Brock spent the majority of the 1964 season helping the Cardinals win the World Series, but there were no update or traded sets at the time, so his first Cardinals card came in the 1965 Topps set. The Cardinals team set features the rookie card of Steve Carlton, but the Lou Brock card is also very in-demand with St. Louis fans. His card appears in the high-numbered series, which were short-printed, and makes this card one of the tougher veteran cards in the release.
The 1964 Topps Lou Brock card was his last card as a Cub and it is also his most affordable as a member of the North Siders. While most of Brock's early cards are held in high esteem by collectors, the 1964 Topps set was not nearly as popular as the previous two years. One factor could be a thin pool of rookie cards, but many collectors do not like the design of these cards with the team name taking up too much room at the top of the card. If you are looking for an affordable vintage Lou Brock card, this is a good option to target.

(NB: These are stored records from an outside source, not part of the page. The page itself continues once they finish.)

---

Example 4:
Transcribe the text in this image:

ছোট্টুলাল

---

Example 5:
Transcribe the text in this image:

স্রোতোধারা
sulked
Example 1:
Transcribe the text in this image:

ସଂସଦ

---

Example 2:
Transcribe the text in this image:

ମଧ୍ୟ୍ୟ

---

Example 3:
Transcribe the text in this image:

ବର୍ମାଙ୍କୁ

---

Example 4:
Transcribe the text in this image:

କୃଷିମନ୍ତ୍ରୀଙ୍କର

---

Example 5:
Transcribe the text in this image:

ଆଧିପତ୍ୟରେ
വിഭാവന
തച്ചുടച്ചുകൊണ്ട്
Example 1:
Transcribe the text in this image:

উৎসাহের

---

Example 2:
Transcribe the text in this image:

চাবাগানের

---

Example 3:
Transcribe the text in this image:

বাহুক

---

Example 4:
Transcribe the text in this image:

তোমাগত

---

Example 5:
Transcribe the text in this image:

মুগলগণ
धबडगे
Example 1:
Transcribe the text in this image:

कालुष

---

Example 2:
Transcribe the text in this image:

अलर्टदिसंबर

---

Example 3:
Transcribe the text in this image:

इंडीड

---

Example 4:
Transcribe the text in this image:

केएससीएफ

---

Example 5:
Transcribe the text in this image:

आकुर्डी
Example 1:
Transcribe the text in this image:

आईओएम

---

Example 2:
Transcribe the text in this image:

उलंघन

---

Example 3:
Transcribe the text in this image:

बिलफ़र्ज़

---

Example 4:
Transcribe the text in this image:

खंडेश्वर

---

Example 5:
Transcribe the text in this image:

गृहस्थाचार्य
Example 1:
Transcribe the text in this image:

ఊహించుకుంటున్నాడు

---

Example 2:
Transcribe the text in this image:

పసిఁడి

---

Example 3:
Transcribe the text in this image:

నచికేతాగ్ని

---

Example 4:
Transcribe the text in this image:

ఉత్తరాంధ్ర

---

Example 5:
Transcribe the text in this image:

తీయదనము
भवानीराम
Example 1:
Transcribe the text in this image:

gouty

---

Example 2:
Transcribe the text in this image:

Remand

1963 Topps is one of the most popular products from that era and houses one of the important Lou Brock cards. Many collectors like the design, photography, and sharp colors found on these cards. The set also features some great rookie cards, such as Willie Stargell and Pete Rose. This Brock card is found in the short-printed high numbers, making it harder to find and more desirable with vintage collectors.

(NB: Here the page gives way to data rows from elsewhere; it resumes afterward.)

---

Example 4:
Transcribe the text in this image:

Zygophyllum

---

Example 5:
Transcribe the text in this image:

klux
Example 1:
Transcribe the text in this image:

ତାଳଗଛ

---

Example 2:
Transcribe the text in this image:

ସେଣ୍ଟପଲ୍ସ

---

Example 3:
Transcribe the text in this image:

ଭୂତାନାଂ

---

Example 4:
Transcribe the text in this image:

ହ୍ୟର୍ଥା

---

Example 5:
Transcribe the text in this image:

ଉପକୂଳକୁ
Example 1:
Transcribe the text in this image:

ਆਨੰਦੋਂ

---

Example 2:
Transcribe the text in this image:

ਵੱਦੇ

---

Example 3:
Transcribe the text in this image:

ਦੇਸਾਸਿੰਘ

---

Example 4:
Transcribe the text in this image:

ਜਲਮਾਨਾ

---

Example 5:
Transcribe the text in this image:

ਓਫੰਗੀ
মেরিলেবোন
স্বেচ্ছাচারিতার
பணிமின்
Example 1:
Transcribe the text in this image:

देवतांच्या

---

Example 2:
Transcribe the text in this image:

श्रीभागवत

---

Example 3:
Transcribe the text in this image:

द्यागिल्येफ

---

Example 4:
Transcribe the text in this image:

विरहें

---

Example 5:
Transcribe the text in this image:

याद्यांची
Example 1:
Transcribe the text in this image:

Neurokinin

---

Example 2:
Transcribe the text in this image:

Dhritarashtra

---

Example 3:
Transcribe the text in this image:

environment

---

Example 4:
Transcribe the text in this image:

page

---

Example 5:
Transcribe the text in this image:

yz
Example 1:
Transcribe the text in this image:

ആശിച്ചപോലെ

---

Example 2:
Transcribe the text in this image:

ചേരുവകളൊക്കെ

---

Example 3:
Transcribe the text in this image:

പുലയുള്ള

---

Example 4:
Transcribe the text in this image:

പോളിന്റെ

2001 Topps Archives was a product the company put out during their 50th year as a baseball card manufacturer. The set features reprinted rookie and final cards for hundreds of popular players whose careers overlapped with the Topps era. Boxes of Archives also offer autographs of many of the players in the set. The signed cards were tiered into several rarity groups and Lou Brock's autograph actually appears in the toughest group of signers in the set. While Lou Brock's autograph is generally an affordable option for collectors looking for HOF signatures, this card is easily his toughest, most sought-after, high-end autograph.

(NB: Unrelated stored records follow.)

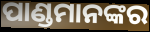
ପାଣ୍ଡମାନଙ୍କର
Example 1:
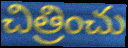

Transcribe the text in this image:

చిత్రించు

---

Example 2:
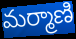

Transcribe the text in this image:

మర్మాణి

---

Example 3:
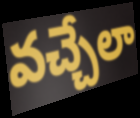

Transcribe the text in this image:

వచ్చేలా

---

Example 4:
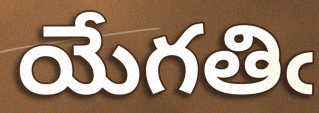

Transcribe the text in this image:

యేగతిఁ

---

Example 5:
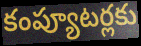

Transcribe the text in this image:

కంప్యూటర్లకు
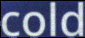
cold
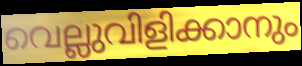
വെല്ലുവിളിക്കാനും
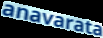
anavarata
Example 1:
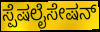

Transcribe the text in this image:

ಸ್ಪೆಷಲೈಸೇಷನ್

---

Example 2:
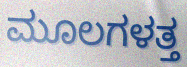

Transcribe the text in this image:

ಮೂಲಗಳತ್ತ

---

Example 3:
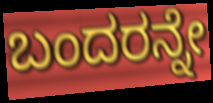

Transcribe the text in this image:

ಬಂದರನ್ನೇ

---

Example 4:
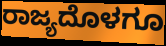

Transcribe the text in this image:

ರಾಜ್ಯದೊಳಗೂ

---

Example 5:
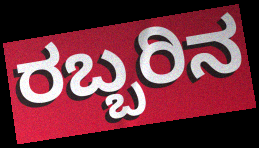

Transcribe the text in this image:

ರಬ್ಬರಿನ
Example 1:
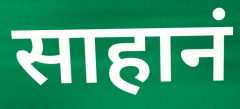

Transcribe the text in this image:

साहानं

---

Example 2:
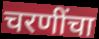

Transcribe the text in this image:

चरणींचा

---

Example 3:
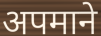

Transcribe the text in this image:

अपमाने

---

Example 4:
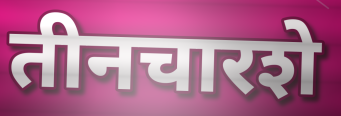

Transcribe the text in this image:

तीनचारशे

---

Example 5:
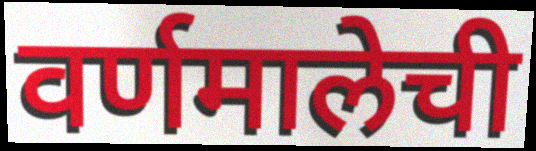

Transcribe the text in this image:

वर्णमालेची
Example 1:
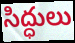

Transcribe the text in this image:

సిద్ధులు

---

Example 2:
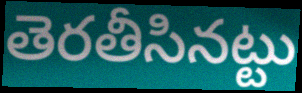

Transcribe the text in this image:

తెరతీసినట్టు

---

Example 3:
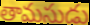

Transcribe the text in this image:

తామసుడు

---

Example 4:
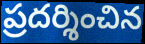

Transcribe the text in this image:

ప్రదర్శించిన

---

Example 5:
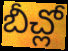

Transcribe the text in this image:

బీచ్లో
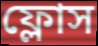
ফ্লোস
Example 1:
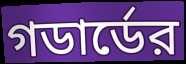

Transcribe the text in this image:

গডার্ডের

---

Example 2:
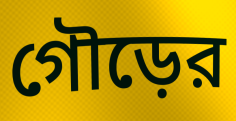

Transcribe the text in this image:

গৌড়ের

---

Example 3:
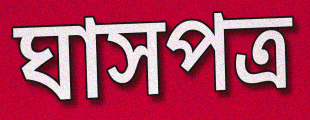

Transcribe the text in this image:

ঘাসপত্র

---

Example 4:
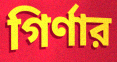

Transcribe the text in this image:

গির্ণার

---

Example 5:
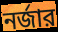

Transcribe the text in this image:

নর্জার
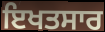
ਇਖਤਸਾਰ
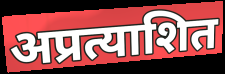
अप्रत्याशित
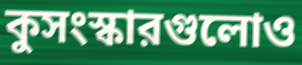
কুসংস্কারগুলোও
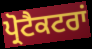
ਪ੍ਰੋਟੈਕਟਰਾਂ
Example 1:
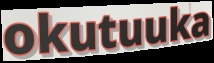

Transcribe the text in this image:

okutuuka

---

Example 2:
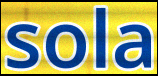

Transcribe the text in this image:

sola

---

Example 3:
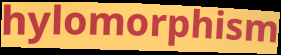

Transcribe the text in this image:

hylomorphism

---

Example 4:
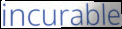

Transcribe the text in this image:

incurable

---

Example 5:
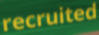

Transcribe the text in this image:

recruited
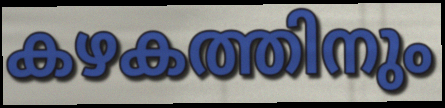
കഴകത്തിനും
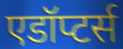
एडॉप्टर्स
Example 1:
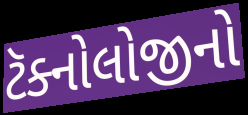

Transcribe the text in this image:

ટૅક્નોલોજીનો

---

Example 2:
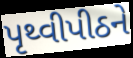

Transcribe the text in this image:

પૃથ્વીપીઠને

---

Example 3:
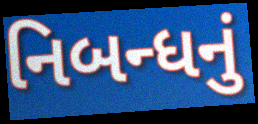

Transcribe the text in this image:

નિબન્ધનું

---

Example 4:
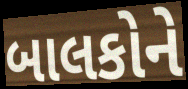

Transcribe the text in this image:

બાલકોને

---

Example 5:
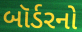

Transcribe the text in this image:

બૉર્ડરનો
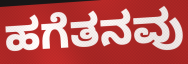
ಹಗೆತನವು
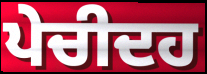
ਪੇਚੀਦਹ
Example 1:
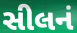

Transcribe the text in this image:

સીલનં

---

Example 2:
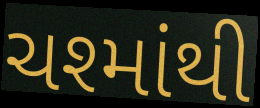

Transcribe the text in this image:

ચશ્માંથી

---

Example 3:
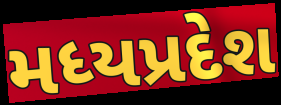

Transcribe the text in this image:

મધ્યપ્રદેશ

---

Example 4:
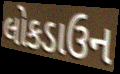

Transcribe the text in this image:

લોકડાઉન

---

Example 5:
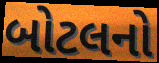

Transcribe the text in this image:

બોટલનો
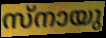
സ്നായു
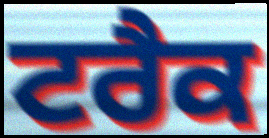
ਟਰੈਕ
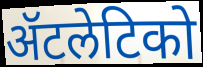
ॲटलेटिको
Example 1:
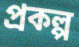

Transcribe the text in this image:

প্রকল্প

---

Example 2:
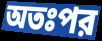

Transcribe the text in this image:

অতঃপর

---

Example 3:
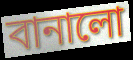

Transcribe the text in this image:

বানালো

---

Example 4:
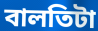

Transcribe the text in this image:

বালতিটা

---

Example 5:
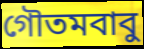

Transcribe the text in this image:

গৌতমবাবু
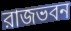
রাজভবন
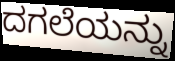
ದಗಲೆಯನ್ನು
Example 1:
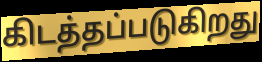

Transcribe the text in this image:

கிடத்தப்படுகிறது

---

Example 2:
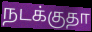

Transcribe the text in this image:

நடக்குதா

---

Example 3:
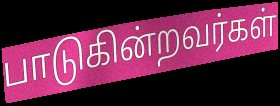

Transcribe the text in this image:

பாடுகின்றவர்கள்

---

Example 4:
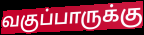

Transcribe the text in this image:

வகுப்பாருக்கு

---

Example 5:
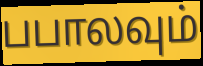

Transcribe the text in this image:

பபாலவும்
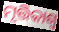
ମୃତ୍ତିକାଶ୍ୱ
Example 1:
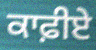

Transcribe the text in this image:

ਕਾਫ਼ੀਏ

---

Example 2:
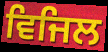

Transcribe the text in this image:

ਵਿਜਿਲ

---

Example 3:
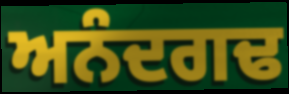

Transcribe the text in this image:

ਅਨੰਦਗਢ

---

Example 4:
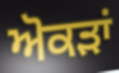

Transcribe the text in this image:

ਅੋਕੜਾਂ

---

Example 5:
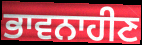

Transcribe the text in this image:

ਭਾਵਨਾਹੀਣ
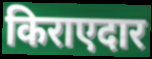
किराएदार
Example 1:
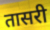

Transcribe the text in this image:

तासरी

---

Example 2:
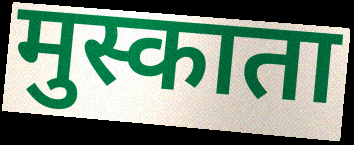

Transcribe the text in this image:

मुस्काता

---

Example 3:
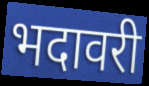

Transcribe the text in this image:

भदावरी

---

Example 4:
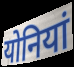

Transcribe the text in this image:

योनियां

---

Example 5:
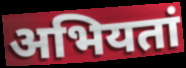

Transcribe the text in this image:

अभियतां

In addition to the base sets, Topps had some really popular inserts in their 1960s and 1970s releases. From posters to iron-ons, Topps offered collectors many different options beyond their standard sets. While a majority of the more popular insert products appeared in the early parts of Brock's career, before he gained the notoriety to be included in the smaller, star-based sets, he did make the cut on several during the 1970s. One of the more popular Lou Brock inserts is his 1974 Deckle Edge card. These cards are scarce and in high demand, especially given the challenges of finding copies in good condition. The Brock card is one of many Hall of Famers included in the set and highly-graded copies of this card can be very expensive.
One of the scarcest and more expensive Lou Brock cards comes from the 1971 Topps Greatest Moments. There are 55 cards in the set, but they had a low distribution and are condition sensitive due to the black borders. The front of the cards feature a highlight from the player's 1970 season with a newspaper-style blurb on the back. Brock's card recognized his sixth consecutive season with more than 50 stolen bases. This elusive card can often command a price far beyond his rookie card when high-grade copies come up for sale.
The most popular Lou Brock card is easily his 1962 Topps rookie card. While the wood designs seem to draw mixed reaction from collectors, this is one of the most recognizable Topps sets ever made. Lou Brock shares the rookie spotlight in this set with Gaylord Perry. Although 1962 Topps is noted for the many variations, the Lou Brock card is not among these. The background coloring on Brock's card is one key to finding a clean copy of this rookie card as many now display a faded-orange color behind the portrait-style photograph.